The Legal Lock




Section 309 in the Indian Penal Code considers an attempt to commit suicide which does not amount to death and suicide assistance as a criminal offense. It states that whoever attempts to commit suicide or does any act towards the commission of suicide shall be punished under the Constitution of India with imprisonment for a term which might extend to a year, or a fine, or in some cases both.

This particular Section under the Indian Penal Code has had many arguments in the past years because of the belief that suicide is considered the Act of taking one’s own life on purpose. It is also because of the intention of ending their own life for reasons like wanting to escape from one’s problems or whatever reasons one can have. These issues have been raised against the particular Section purely because some might believe that suicide is one’s own choice, and taking that away from a person ultimately leads to infringement of the Fundamental Rights of a person.


In 2018, about 1,34,516 cases in total were reported by the National Crime Records Bureau (NCRB) as suicides. According to the World Health Organization (WHO) report, India alone contributes about 34 percent of the suicides worldwide. Reports suggest that in 2019, for every 4 minutes, one person died of suicide. Almost 93 percent of suicide attempt cases were due to mental illness and issues.


The Indian Constitution states that the Government must protect and support the people’s lives in the country, so Section 309 of the Indian Penal Code has provided the Government with the power to punish a person if they attempt to commit suicide and. However, by utilizing this power under section 309 of the Indian Penal Code, the Government interferes with people’s lives by restricting their freedom.

The Constitutional validity under this Section is rechallenged because it violates the Right to life, which is guaranteed under Article 21 of the Constitution of India. Many people feel that the Right to life also includes the Right of individuals to end their lives.

Gian Kaur v. State of Punjab 1996:

In the case Gian Kaur v. State of Punjab 1996, the appellant was not successful in convincing the judges in the bench that Section 309 of the Indian Penal Code violates Article 21 under the Constitution of India. Therefore, the bill to strike this particular Section was introduced in the Parliament, but it failed to pass.


In March of 2011, The Supreme Court of India suggested that the Parliament consider removing Section 309 from the statute. In response to Vivek Gupta in 2014 at the Rajya Sabha on decriminalization of suicide and Section 309, Haribhai Parthibhai Chaudhary, the Minister of State for Home Affairs, stated the decision to delete Section 309 of the Indian Penal Code from the statute book. In February 2015, he stated that the proposal raised suggesting the deletion of Section 309 was passed on to the Legislative Department of Ministry of Justice and Law to draw up a draft Amendment Bill.

However, the report given by the standing committee expressed a few concerns regarding the bill passed. The first issue raised was that the presumption of mental healthcare and illness would subject a person to treating said mental illness.

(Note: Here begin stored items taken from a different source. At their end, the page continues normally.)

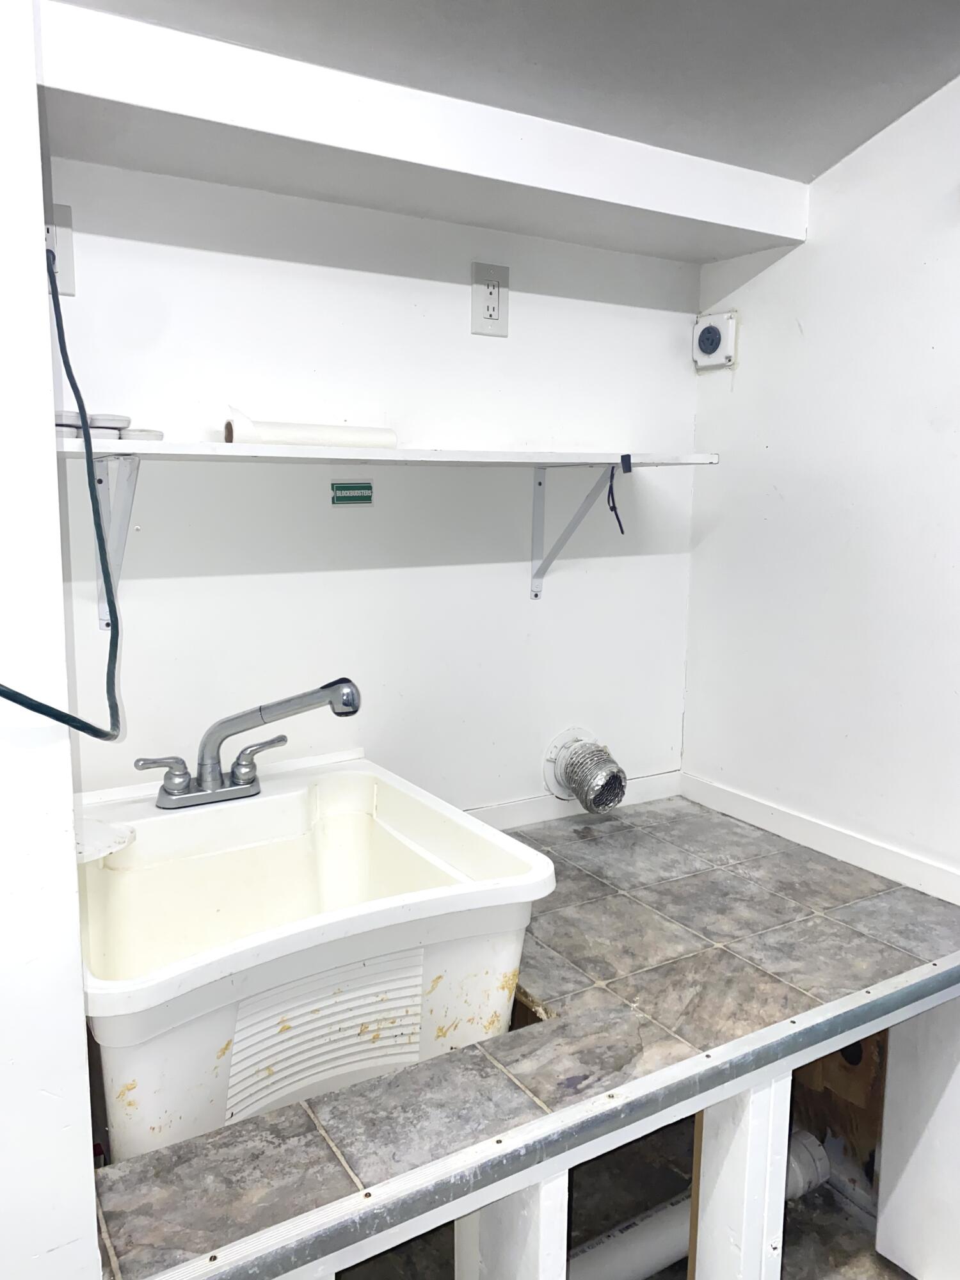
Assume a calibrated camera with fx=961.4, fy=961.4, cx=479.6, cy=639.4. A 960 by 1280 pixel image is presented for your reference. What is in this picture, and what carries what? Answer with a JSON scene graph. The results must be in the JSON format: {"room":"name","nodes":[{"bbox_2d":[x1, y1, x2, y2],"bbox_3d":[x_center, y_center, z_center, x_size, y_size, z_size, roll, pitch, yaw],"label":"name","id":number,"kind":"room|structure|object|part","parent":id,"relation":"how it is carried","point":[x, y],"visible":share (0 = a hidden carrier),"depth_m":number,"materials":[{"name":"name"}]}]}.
{"room":"laundry room","nodes":[
{"label":"laundry room","id":0,"kind":"room"},
{"bbox_2d":[0,0,101,1276],"bbox_3d":[-0.664,0.113,0.847,0.570,2.424,0.245,-5,10,-31],"label":"left wall","id":1,"kind":"structure","parent":0,"point":[93,1222],"depth_m":0.91,"materials":[{"name":"white paint"}]},
{"bbox_2d":[45,155,700,818],"bbox_3d":[-0.247,-0.083,1.989,1.872,2.397,0.123,-5,10,-31],"label":"back wall","id":2,"kind":"structure","parent":0,"point":[552,622],"depth_m":1.90,"materials":[{"name":"white paint"}]},
{"bbox_2d":[44,202,75,295],"bbox_3d":[-0.696,-0.623,1.531,0.082,0.141,0.012,-5,10,-31],"label":"wall outlet","id":3,"kind":"object","parent":2,"relation":"attached to","point":[67,214],"visible":0.52,"depth_m":1.54,"materials":[{"name":"white plastic"}]},
{"bbox_2d":[0,240,124,737],"bbox_3d":[-0.487,-0.192,1.059,0.164,0.667,0.456,-5,10,-31],"label":"power cord","id":4,"kind":"object","parent":3,"relation":"attached to","point":[19,695],"visible":0.96,"depth_m":1.14,"materials":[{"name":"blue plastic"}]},
{"bbox_2d":[92,449,138,630],"bbox_3d":[-0.555,-0.144,1.500,0.054,0.308,0.316,-5,10,-31],"label":"shelf bracket","id":5,"kind":"object","parent":2,"relation":"attached to","point":[101,606],"visible":0.69,"depth_m":1.58,"materials":[{"name":"white metal"}]},
{"bbox_2d":[330,481,374,505],"bbox_3d":[-0.247,-0.284,1.865,0.082,0.043,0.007,-5,10,-31],"label":"green label","id":6,"kind":"object","parent":2,"relation":"attached to","point":[344,488],"visible":0.98,"depth_m":1.86,"materials":[{"name":"green paper"}]},
{"bbox_2d":[53,441,720,469],"bbox_3d":[-0.173,-0.330,1.735,1.403,0.025,0.330,-5,10,-31],"label":"wall shelf","id":7,"kind":"object","parent":2,"relation":"attached to","point":[568,456],"visible":0.87,"depth_m":1.60,"materials":[{"name":"white wood"}]},
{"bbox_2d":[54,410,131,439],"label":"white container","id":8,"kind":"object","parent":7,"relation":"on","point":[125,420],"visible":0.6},
{"bbox_2d":[120,427,165,441],"bbox_3d":[-0.556,-0.334,1.582,0.070,0.020,0.076,-5,10,-31],"label":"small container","id":9,"kind":"object","parent":7,"relation":"on","point":[154,434],"visible":0.75,"depth_m":1.55,"materials":[{"name":"white"}]},
{"bbox_2d":[222,406,398,449],"bbox_3d":[-0.301,-0.369,1.720,0.302,0.075,0.087,-5,10,-31],"label":"paper roll","id":10,"kind":"object","parent":7,"relation":"on","point":[267,431],"visible":0.93,"depth_m":1.68,"materials":[{"name":"white paper"}]},
{"bbox_2d":[606,462,627,534],"bbox_3d":[0.281,-0.287,1.980,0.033,0.151,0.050,-3,10,-21],"label":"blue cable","id":11,"kind":"object","parent":7,"relation":"hanging from","point":[621,528],"visible":0.98,"depth_m":1.98,"materials":[{"name":"plastic"}]},
{"bbox_2d":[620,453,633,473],"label":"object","id":12,"kind":"object","parent":7,"relation":"attached to","point":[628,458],"visible":0.95,"depth_m":1.92,"materials":[{"name":"blue plastic"}]},
{"bbox_2d":[36,0,812,265],"bbox_3d":[-0.059,-0.846,1.676,1.570,0.139,0.352,-5,10,-31],"label":"soffit","id":13,"kind":"object","parent":2,"relation":"attached to","point":[774,232],"visible":0.97,"depth_m":1.57,"materials":[{"name":"white paint"}]},
{"bbox_2d":[470,261,510,336],"bbox_3d":[0.021,-0.685,1.941,0.081,0.135,0.010,-5,10,-31],"label":"electrical outlet","id":14,"kind":"object","parent":2,"relation":"attached to","point":[494,304],"visible":0.99,"depth_m":1.94,"materials":[{"name":"white plastic"}]},
{"bbox_2d":[470,769,679,829],"bbox_3d":[-0.044,0.408,2.114,1.241,0.060,0.015,-5,10,-31],"label":"baseboard","id":15,"kind":"structure","parent":2,"relation":"attached to","point":[528,808],"depth_m":2.25,"materials":[{"name":"white paint"}]},
{"bbox_2d":[529,461,627,599],"bbox_3d":[0.217,-0.218,1.981,0.046,0.302,0.336,-5,10,-31],"label":"shelf bracket","id":16,"kind":"object","parent":2,"relation":"attached to","point":[539,485],"visible":0.92,"depth_m":2.09,"materials":[{"name":"metal"}]},
{"bbox_2d":[544,728,627,813],"bbox_3d":[0.252,0.303,2.198,0.174,0.182,0.187,-5,10,-31],"label":"dryer vent hose","id":17,"kind":"object","parent":2,"relation":"attached to","point":[576,751],"visible":0.96,"depth_m":2.18,"materials":[{"name":"silver metal"}]},
{"bbox_2d":[57,0,959,183],"bbox_3d":[0.257,-0.811,0.461,3.144,0.125,3.036,-5,10,-31],"label":"ceiling","id":18,"kind":"structure","parent":0,"point":[895,109],"depth_m":1.52,"materials":[{"name":"grey paint"}]},
{"bbox_2d":[330,1119,903,1279],"bbox_3d":[0.173,1.413,1.199,3.221,0.112,3.126,-5,10,-31],"label":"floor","id":19,"kind":"structure","parent":0,"point":[663,1273],"depth_m":2.02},
{"bbox_2d":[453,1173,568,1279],"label":"support post","id":20,"kind":"object","parent":19,"relation":"on","point":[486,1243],"visible":0.57,"depth_m":1.18,"materials":[{"name":"white"}]},
{"bbox_2d":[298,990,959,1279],"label":"frame","id":21,"kind":"object","parent":19,"relation":"on","point":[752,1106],"visible":0.37,"depth_m":1.36,"materials":[{"name":"white"}]},
{"bbox_2d":[86,782,959,1279],"bbox_3d":[0.142,0.528,1.566,1.562,0.040,0.857,-5,10,-31],"label":"tiled countertop","id":22,"kind":"structure","parent":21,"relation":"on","point":[586,850],"depth_m":1.35,"materials":[{"name":"grey tile"}]},
{"bbox_2d":[70,753,556,1161],"bbox_3d":[-0.322,0.527,1.533,0.705,0.447,0.679,-5,10,-31],"label":"utility sink","id":23,"kind":"object","parent":22,"relation":"in","point":[354,794],"visible":0.85,"depth_m":1.40,"materials":[{"name":"white plastic"}]},
{"bbox_2d":[73,816,135,864],"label":"soap ledge","id":24,"kind":"object","parent":23,"relation":"on","point":[106,832],"visible":0.62,"depth_m":1.45,"materials":[{"name":"white plastic"}]},
{"bbox_2d":[137,677,362,811],"bbox_3d":[-0.381,0.168,1.605,0.327,0.210,0.217,-5,10,-31],"label":"faucet","id":25,"kind":"object","parent":23,"relation":"on","point":[238,789],"visible":0.99,"depth_m":1.60,"materials":[{"name":"silver metal"}]},
{"bbox_3d":[-0.492,0.210,1.499,0.092,0.061,0.052,-5,10,-31],"label":"lever handle","id":26,"kind":"part","parent":25,"relation":"part of","materials":[{"name":"silver metal"}]},
{"bbox_3d":[-0.362,0.190,1.583,0.094,0.077,0.064,-5,10,-31],"label":"lever handle","id":27,"kind":"part","parent":25,"relation":"part of","materials":[{"name":"silver metal"}]},
{"bbox_2d":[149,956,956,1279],"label":"metal trim","id":28,"kind":"object","parent":22,"relation":"attached to","point":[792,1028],"visible":0.97,"depth_m":1.16,"materials":[{"name":"metal"}]},
{"bbox_2d":[568,1131,831,1279],"bbox_3d":[0.299,1.153,1.824,1.008,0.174,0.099,-5,10,-31],"label":"drain pipe","id":29,"kind":"object","parent":19,"relation":"on","point":[642,1246],"visible":0.52,"depth_m":1.82,"materials":[{"name":"white plastic"}]},
{"bbox_2d":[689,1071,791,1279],"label":"support post","id":30,"kind":"object","parent":19,"relation":"on","point":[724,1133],"visible":0.76,"depth_m":1.34,"materials":[{"name":"white"}]},
{"bbox_2d":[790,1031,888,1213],"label":"wooden board","id":31,"kind":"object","parent":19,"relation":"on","point":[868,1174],"visible":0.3,"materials":[{"name":"brown wood"}]},
{"bbox_2d":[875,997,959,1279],"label":"white panel","id":32,"kind":"object","parent":19,"relation":"on","point":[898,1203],"visible":0.96,"depth_m":1.74,"materials":[{"name":"white paint"}]},
{"bbox_2d":[680,71,959,897],"bbox_3d":[1.309,0.039,1.213,0.122,2.431,2.908,-5,10,-31],"label":"right wall","id":33,"kind":"structure","parent":0,"point":[787,270],"depth_m":1.98,"materials":[{"name":"white paint"}]},
{"bbox_2d":[693,311,737,370],"bbox_3d":[0.534,-0.685,2.204,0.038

The second issue specified the consequences of Section 309 of the Indian Penal Code as it concerns abetment to suicide.

Lastly, the issue of institutionalization in silencing the victims who are subject to domestic violence was also raised. Responding to the issues raised, the Ministry proposed a few amendments, which would change the language of the provision. It concerned the presumption of stress in cases of attempts to commit suicide. Even though there was ambiguity regarding the presumption and at which stage it would operate, the committee eventually accepted the recommendation.

Mental Healthcare Act

In August of 2016, this bill was voted on and passed by the Rajya Sabha, and a year later, in 2017, it was passed by the Lok Sabha. Even though Section 309 is still in effect, the Mental Healthcare Act passed in 2018 insists on restrictions on the application of section 309.

The provisions of the new Act states that Notwithstanding anything under section 309 of the Indian Penal Code, anyone who tries or attempts to commit suicide will be presumed to have severe stress unless proven otherwise and shall not be punished and tried under the Section of Indian Penal Code. The bill was enacted as the Mental Healthcare Act of 2017 in 2018. This Act does not fully repeal Section 309 from the Indian Penal Code, but it provides for mental illness presumptions.


Conclusively, under this Act, the person who is unsuccessful in committing suicide or attempting to commit suicide will be provided with rehabilitation and treatment by the Government to make sure that the person does not attempt to or commit suicide. Usually, the attempt to commit suicide is because of mental illness or the need to escape reality or one’s problems in life. When it is proved that the reason for attempted suicide is mental stress, that person is not subject to section 309.

However, there are cases where mental illness is not the reason for attempting suicide. In such cases, the person is not protected by the Mental Healthcare Act of 2017 and is subject to Section 309 of the Indian Penal Code. He or she will be charged under the Section for the offense of attempted suicide and will be punished by the law as per the provision. This will only lead to more misery and agony in that person’s life and has the chance of them repeating the same thing, thus committing suicide and killing themselves only this time, he or she might die.